**Questions:**
1. Recopiez fidèlement le passage du texte source, de "Oui, le combat" à "écologistes [3] ?".
2. Répondez d'après le texte source, en reprenant la lettre de chaque question devant sa réponse.
(a) Combien de voix Mélenchon a-t-il obtenues en 2017 ?
(b) Quel total est passé pour la première fois en dessous du total extrême-droite ?
(c) Quel groupe parlementaire les insoumis pourraient-ils devenir demain ?

Oui, le combat continue [2] comme toujours. l’histoire ne s’arrête jamais. Mais qui veut continuer ainsi ? Car si le vote Mélenchon a aspiré presque tout l’électorat de gauche au sens large, il n’a pas inversé la tendance à droite et à l’extrême-droite ! Certains militants insoumis continueront de reprocher aux autres leur candidature, mais sans voir la dureté du résultat. Le total gauche est passé pour la première fois en dessous du total extrême-droite !
Alors, le combat continue, oui ! Mais pour construire quoi ? Faut-il tuer les derniers communistes, socialistes, et imposer leur ralliement aux écologistes [3] ?
Nous avons l’expérience de 2017. les 7 millions de voix de Mélenchon se sont évaporées dès les législatives, se sont faiblement mobilisées dans les mobilisations sociales contre les réformes Macron, et ont pratiquement disparus des élections locales successives… Résultat, 5 ans après, on recommence ?
C’est la question à laquelle les insoumis eux-mêmes doivent répondre. Ils peuvent s’appuyer sur les présidentielles pour assurer leur hégémonie aux législatives sur une gauche défaite, devenir demain le seul groupe parlementaire de gauche, et préparer les prochaines présidentielles de la même manière. Ce serait faire peu de cas de l’expérience du mouvement social et de ses difficultés à unir, organiser et défendre.

**Données à examiner:**
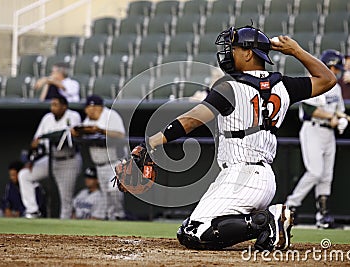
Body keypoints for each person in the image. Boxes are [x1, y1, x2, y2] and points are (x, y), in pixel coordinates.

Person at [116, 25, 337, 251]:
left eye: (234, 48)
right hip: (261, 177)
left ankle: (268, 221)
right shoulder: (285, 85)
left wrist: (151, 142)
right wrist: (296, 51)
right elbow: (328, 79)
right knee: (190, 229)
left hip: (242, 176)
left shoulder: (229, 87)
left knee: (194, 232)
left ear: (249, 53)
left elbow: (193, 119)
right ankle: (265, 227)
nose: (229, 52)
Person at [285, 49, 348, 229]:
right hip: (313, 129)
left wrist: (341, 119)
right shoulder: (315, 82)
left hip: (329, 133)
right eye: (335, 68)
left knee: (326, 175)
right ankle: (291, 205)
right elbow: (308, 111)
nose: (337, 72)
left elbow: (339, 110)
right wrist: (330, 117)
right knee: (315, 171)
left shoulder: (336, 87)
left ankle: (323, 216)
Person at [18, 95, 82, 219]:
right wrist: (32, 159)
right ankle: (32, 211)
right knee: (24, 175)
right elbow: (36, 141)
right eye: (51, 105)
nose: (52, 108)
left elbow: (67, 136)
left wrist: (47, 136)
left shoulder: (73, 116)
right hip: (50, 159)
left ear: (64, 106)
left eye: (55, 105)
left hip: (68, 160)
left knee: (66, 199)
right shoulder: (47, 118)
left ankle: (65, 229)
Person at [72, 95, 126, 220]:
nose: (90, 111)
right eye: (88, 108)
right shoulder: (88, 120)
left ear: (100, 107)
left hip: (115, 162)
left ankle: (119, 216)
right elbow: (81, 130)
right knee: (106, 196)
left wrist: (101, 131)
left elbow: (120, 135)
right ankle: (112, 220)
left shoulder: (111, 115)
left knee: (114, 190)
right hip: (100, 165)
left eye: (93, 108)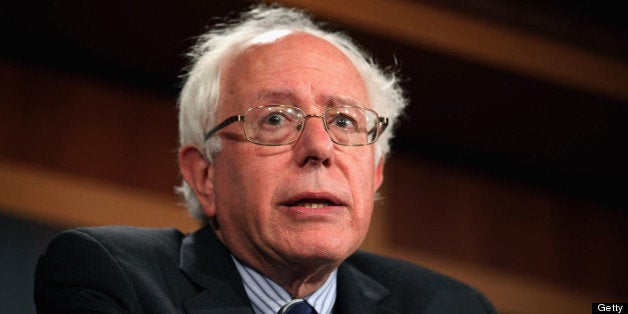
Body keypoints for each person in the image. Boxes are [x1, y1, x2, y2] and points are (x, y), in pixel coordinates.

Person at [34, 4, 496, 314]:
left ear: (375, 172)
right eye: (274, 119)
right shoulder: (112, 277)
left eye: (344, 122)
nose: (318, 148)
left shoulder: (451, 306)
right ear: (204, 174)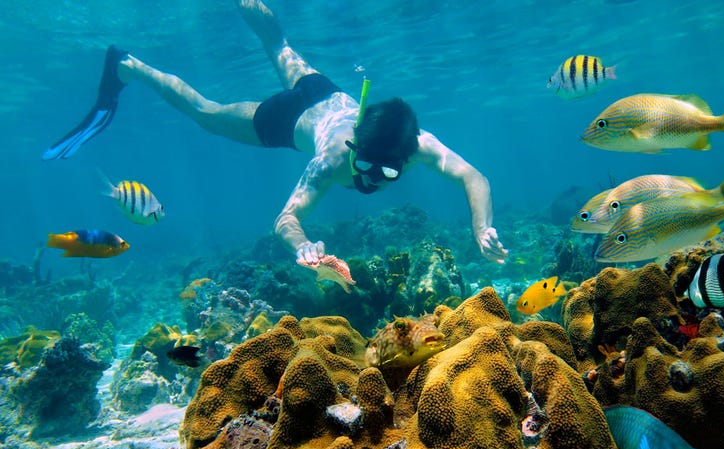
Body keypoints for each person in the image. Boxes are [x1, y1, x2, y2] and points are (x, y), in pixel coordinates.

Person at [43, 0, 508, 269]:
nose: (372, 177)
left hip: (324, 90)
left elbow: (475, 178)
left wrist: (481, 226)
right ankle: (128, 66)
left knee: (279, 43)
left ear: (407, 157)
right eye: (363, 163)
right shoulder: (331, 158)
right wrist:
--
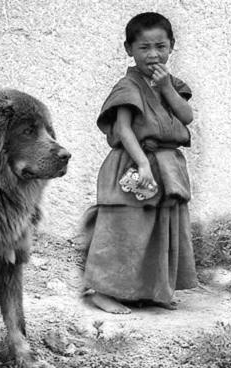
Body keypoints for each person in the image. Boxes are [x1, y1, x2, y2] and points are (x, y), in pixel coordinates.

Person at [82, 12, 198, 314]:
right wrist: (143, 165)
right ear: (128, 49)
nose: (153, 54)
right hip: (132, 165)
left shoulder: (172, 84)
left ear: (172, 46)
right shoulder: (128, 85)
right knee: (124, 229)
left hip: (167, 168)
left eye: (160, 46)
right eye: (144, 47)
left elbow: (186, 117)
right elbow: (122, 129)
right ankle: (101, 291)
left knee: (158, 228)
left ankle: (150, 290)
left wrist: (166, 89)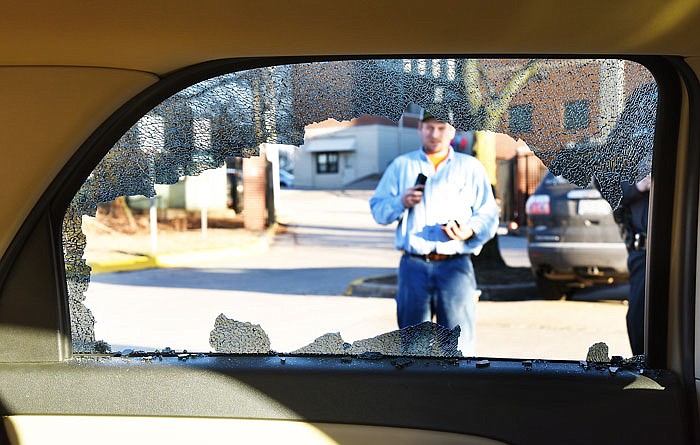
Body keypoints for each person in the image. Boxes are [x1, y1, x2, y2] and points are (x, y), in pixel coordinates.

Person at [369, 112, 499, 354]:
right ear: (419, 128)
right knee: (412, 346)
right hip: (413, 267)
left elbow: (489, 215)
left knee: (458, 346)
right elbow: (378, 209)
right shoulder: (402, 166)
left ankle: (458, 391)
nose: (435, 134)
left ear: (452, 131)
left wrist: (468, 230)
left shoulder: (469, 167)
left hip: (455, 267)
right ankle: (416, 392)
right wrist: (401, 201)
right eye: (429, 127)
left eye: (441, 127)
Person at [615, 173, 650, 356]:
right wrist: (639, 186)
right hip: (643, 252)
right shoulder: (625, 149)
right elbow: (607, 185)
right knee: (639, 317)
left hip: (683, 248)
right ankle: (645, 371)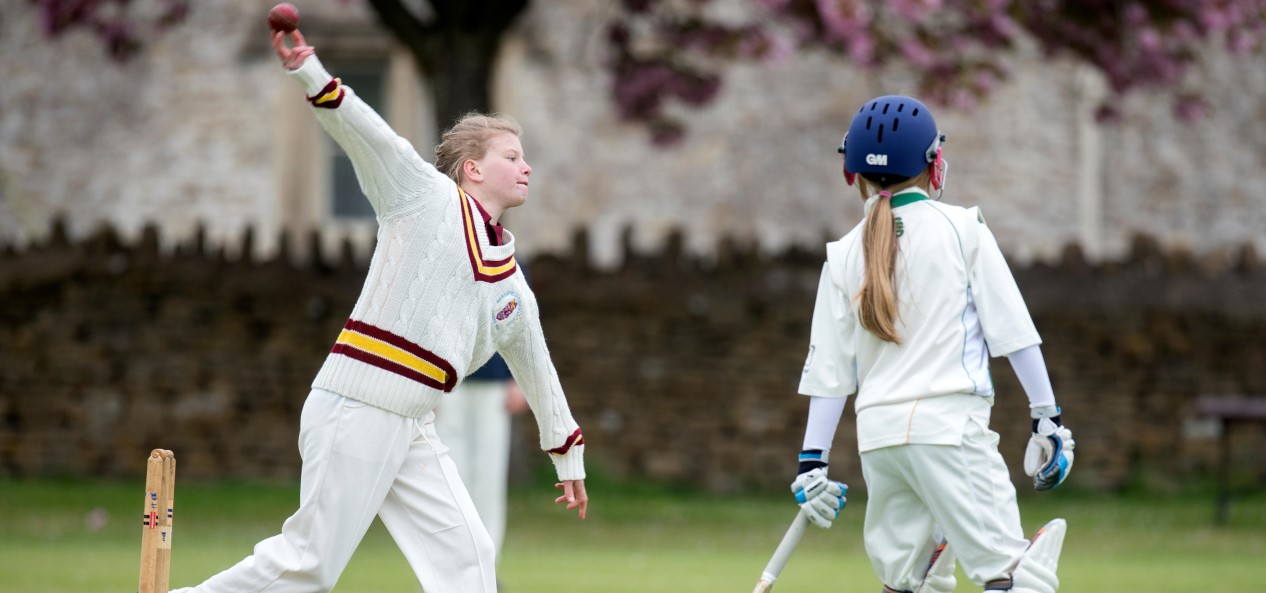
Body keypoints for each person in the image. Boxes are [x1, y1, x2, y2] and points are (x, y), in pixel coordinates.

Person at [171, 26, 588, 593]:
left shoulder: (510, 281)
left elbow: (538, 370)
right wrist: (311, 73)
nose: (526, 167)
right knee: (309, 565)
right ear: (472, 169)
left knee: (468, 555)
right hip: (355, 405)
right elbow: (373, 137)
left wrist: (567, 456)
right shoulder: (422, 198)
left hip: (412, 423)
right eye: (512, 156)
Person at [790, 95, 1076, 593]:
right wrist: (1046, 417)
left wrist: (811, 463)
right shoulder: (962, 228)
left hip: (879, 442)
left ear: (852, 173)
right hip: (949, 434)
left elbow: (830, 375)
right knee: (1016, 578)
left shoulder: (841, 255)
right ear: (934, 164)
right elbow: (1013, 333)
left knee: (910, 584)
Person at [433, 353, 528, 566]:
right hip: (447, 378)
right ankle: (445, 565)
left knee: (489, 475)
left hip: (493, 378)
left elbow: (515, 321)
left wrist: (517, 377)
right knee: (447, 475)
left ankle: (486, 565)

**Réponses ordonnées:**
1.
Oui, le combat continue [2] comme toujours. l’histoire ne s’arrête jamais. Mais qui veut continuer ainsi ? Car si le vote Mélenchon a aspiré presque tout l’électorat de gauche au sens large, il n’a pas inversé la tendance à droite et à l’extrême-droite ! Certains militants insoumis continueront de reprocher aux autres leur candidature, mais sans voir la dureté du résultat. Le total gauche est passé pour la première fois en dessous du total extrême-droite !
Alors, le combat continue, oui ! Mais pour construire quoi ? Faut-il tuer les derniers communistes, socialistes, et imposer leur ralliement aux écologistes [3] ?

2.
(a) 7 millions de voix.
(b) Le total gauche.
(c) Le seul groupe parlementaire de gauche.